Ensuite, les rats ont été autorisés à s’auto-administrer du saccharose, ou sucre, qui active la voie de la récompense du cerveau de la même manière que la cocaïne. Lorsque les chercheurs ont administré de la retigabine à ces rats, ils s’attendaient à constater une diminution du comportement de recherche de sucre, comme ils l’avaient observé avec la cocaïne.
Étonnamment, les rats ont continué à s’auto-administrer du sucre aux mêmes niveaux.
« Cela n’a rien changé à ce comportement », a déclaré Riegel. « La retigabine semble éliminer les aspects renforçants de la substance addictive, la cocaïne, mais laisse le désir de la substance naturelle, le sucre, intact, sain et normal. »

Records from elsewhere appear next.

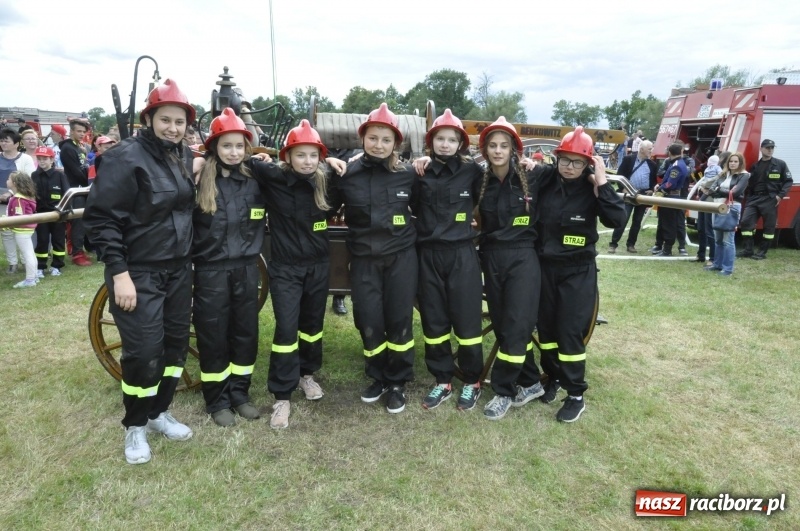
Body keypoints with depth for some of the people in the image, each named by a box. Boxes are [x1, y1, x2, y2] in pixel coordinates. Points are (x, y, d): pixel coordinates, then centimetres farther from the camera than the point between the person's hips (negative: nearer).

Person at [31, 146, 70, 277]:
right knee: (41, 240, 6)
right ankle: (40, 267, 12)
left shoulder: (60, 175, -4)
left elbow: (67, 194, -5)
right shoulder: (34, 176, 2)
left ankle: (56, 266, 17)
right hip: (41, 213, 2)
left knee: (58, 240, 6)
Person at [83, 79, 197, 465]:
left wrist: (188, 257, 14)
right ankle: (135, 426, 18)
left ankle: (159, 412, 30)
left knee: (175, 343, 12)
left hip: (178, 269, 7)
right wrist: (118, 272, -20)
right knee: (143, 351, -4)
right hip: (138, 273, -7)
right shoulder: (126, 157, -13)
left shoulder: (184, 157, 8)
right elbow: (101, 217, -15)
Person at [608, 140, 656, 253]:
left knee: (637, 221, 8)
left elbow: (654, 180, 14)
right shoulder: (628, 159, -1)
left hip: (644, 195, 4)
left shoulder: (652, 164, 8)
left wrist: (651, 190, -2)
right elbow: (620, 175, -3)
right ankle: (613, 244, -4)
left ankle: (631, 244, 17)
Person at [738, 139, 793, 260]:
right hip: (754, 198, 3)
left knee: (769, 226, 2)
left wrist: (781, 195, -8)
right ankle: (748, 249, -1)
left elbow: (788, 181, 3)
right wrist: (749, 197, 4)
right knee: (746, 221, -8)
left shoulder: (780, 164, 2)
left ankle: (762, 252, 9)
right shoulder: (755, 166, 12)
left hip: (770, 199, -3)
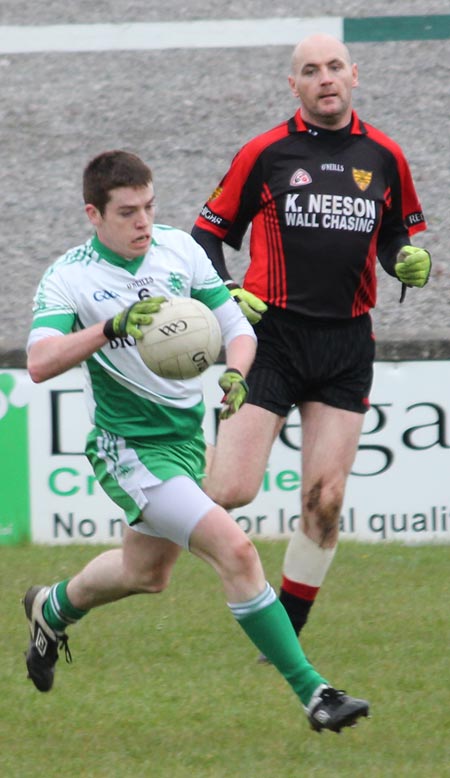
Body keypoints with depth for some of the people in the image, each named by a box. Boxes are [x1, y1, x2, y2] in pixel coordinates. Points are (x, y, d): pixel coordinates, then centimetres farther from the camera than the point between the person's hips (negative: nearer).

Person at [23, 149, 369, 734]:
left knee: (147, 573, 25)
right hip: (127, 447, -7)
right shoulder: (68, 278, -16)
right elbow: (40, 363, -30)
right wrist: (112, 326, -43)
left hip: (186, 434, 7)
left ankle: (52, 608, 55)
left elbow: (236, 328, 3)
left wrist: (235, 375, -18)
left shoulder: (178, 249, -2)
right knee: (235, 549, -21)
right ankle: (311, 692, -17)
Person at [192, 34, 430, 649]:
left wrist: (409, 259, -3)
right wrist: (227, 292, -10)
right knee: (231, 493, -13)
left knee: (325, 500, -1)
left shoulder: (384, 157, 7)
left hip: (347, 346, 3)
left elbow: (398, 234, 20)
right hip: (272, 337, -3)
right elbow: (209, 231, 5)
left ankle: (286, 635, 13)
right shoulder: (265, 153, -1)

La rétigabine est approuvée par la Food and Drug Administration comme traitement de l’épilepsie, bien qu’elle soit tombée en disgrâce en raison de l’effet secondaire de la décoloration de la peau. Aujourd’hui, il est utilisé dans des essais cliniques sur la dépression, et Riegel espère un jour s’associer à des chercheurs cliniciens pour concevoir un essai clinique sur les troubles liés à l’usage de substances.
« Nous disposons d’un médicament qui semble réduire la recherche de drogues, les rechutes et la consommation de drogues. Mais la retigabine ne sera pas une pilule magique qui fera disparaître la dépendance », a déclaré Riegel.
« Le conseil en intervention biopsychosociale est ce qui fait le plus gros du travail dans le traitement des troubles liés à l’usage de substances. Notre objectif est de proposer un traitement qui pourrait aider à stabiliser le patient et faciliter un peu l’arrêt de la consommation de drogue à long terme. »
Le co-premier auteur Esteban Urena, étudiant en deuxième année de médecine à la Faculté de médecine de Tucson, a ajouté : « J’espère que cette étude contribuera à faire progresser la recherche sur les médicaments contre les troubles liés à l’usage de cocaïne. Je crois que cette recherche mènera éventuellement à de nouveaux traitements qui peut fonctionner parallèlement aux thérapies comportementales pour mieux soutenir les personnes souffrant de troubles liés à la consommation de cocaïne et améliorer leurs chances de guérison.